_Source passage_:

*** Begin section ***

Laws of training

Accelerated learning is somewhat similar to athletic training. We learn new things, train specific groups of skills, and then we need to transfer the generic learning skills to very particular tasks we handle. For today, I have chosen articles here, here, here, here, here, and here.

Does accelerated learning apply to what I do?

This is a very common question I get, from people of every possible profession. The general answer is always yes, and then comes the creative part: let us see how. While my official education is in electric engineering, I held a lot of positions that told me valuable skills in many disciplines. Each time I had to learn a new thing I eventually found out that I needed to learn differently, yet some things never change.

PAO visualizations can be used for everything, do not think it is just for numbers, also you can use single digit visualizations. Mind maps work very well with things that change a lot, like programming and engineering stuff. Mental palaces work best with things that are very strictly ordered, like laws, standards, and protocols. Animations are best for stories case studies, legal precedents etc. People tend to start with one method, and with enough motivation eventually, master all three.

I did not yet find an idea so abstract that no visualization could be applied. Typically good visualizations feel like “very cool, almost there, but not very accurate”, which is OK. Keep the visualizations simple. Quite often the right visualization for you will seem too obvious, like a proverb or a slogan, which is OK. Do make sure to create dense visualizations: something you failed to visualize you will fall to remember.

Here are some commonly questioned disciplines:

  1. Any programming or engineering tasks. Memorization and prereading extremely useful. Simply search this site for the term “program”, e.g. http://www.keytostudy.com/?s=program. Typically the training itself is with techcrunch or equivalent, quite different from how you would practice the skill in real life, which is still OK.
  2. Any legal or accounting or medical information. The challenge here is selecting the memory structure that works for you and allows to weave stories (animations) withing the rules (mindmaps or mental palaces) and numbers (PAO visualizations). The main practice here is fast memorization.
  3. Business information and journalism. Here the focus is on reading speed and this is the most classic scenario for the accelerated learning.
    1. Reading speed is VERY important for me!

      This is a common claim of every student. I agree that reading speed helps, but is it so important?
      Here are some ideas from my own experience:

      1. Comprehension beats retention, retention beats speed. I read fast and remember a lot, but these skills are secondary. Comprehension is the most important aspect. If I really understand why things got the way they are how they work, I can always fill up the blanks. Most of the time, this professional intuition is more important than particular information, which can usually be found in Google. For creative tasks, the memory does play a huge part – we do not come up with new ideas unless they are based on some things we remember. Without deep comprehension and memory based on both reading and experience, we might be unable to solve many tasks. The speed with which we do solve tasks is secondary to the pass or fail situations.

*** End section ***

[Saved data entries]
*** Begin section ***

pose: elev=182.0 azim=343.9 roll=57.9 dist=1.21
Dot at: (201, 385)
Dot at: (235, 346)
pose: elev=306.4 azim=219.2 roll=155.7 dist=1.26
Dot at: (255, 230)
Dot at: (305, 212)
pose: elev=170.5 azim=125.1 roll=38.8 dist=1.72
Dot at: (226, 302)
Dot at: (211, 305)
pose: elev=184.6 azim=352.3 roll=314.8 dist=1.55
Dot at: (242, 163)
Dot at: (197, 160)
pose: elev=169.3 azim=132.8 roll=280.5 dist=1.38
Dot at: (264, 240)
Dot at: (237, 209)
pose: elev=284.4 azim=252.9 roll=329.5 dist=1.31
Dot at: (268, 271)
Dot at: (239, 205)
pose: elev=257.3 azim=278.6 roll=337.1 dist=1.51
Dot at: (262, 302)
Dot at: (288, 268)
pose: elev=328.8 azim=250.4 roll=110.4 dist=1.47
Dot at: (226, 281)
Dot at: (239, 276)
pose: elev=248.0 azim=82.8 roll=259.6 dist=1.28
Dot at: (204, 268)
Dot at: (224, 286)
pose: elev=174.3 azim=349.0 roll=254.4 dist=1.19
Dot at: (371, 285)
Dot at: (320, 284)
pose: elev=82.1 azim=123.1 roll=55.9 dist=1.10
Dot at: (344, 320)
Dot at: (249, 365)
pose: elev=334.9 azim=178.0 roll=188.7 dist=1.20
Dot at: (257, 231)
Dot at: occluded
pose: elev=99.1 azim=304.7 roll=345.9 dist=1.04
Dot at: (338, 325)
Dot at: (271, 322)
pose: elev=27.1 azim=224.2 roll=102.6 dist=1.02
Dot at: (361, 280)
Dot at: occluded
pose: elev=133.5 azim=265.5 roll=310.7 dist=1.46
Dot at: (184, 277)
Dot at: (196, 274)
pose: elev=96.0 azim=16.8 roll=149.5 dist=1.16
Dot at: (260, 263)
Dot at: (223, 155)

*** End section ***

_What to do_:
Summarize the passage on accelerated learning in two sentences.

_Solution to the exercise_:
Accelerated learning, which is compared to athletic training, is said to apply to every profession, with PAO visualizations, mind maps, mental palaces, and animations each suited to different kinds of material. Reading speed helps, but comprehension matters more than retention, and retention matters more than speed.